Would you reproduce each of the records below precisely, with the pictures left out?

Electronics engineering source data:

——————————

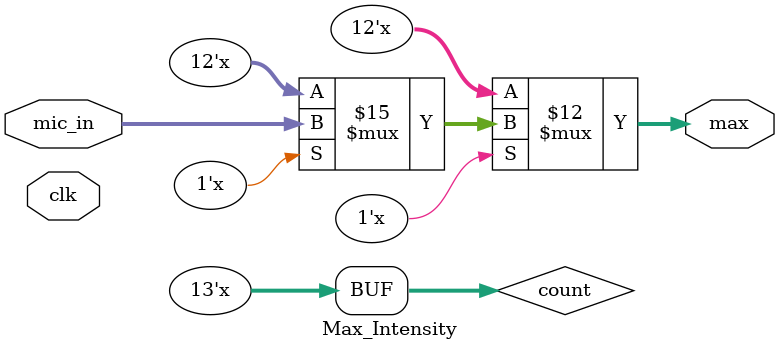
<source format=v>
`timescale 1ns / 1ps


module Max_Intensity(
input clk,
input [11:0]mic_in,
output reg [11:0] max=0
    );
    reg [11:0]peak_volume=0;
    reg [12:0]count=0;
    always @ (clk) begin
    if (peak_volume<mic_in)
    peak_volume=mic_in;
    count=count+1;
    if(count==0) begin
    max=peak_volume;
    peak_volume=0;
    end
    end
    
    
    
    
    
    
    
endmodule

</source>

——————————

Answer to this exercise
<source format=v>
`timescale 1ns / 1ps


module Max_Intensity(
input clk,
input [11:0]mic_in,
output reg [11:0] max=0
    );
    reg [11:0]peak_volume=0;
    reg [12:0]count=0;
    always @ (clk) begin
    if (peak_volume<mic_in)
    peak_volume=mic_in;
    count=count+1;
    if(count==0) begin
    max=peak_volume;
    peak_volume=0;
    end
    end
    
    
    
    
    
    
    
endmodule

</source>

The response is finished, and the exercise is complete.